Please retype each record exactly as it stands below.
[Opening DATA LISTING section]
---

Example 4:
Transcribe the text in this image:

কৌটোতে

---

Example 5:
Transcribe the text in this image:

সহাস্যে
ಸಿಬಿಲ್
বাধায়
[Closing DATA LISTING section]
## ANSWER BELOW
---

Example 4:
Transcribe the text in this image:

কৌটোতে

---

Example 5:
Transcribe the text in this image:

সহাস্যে
ಸಿಬಿಲ್
বাধায়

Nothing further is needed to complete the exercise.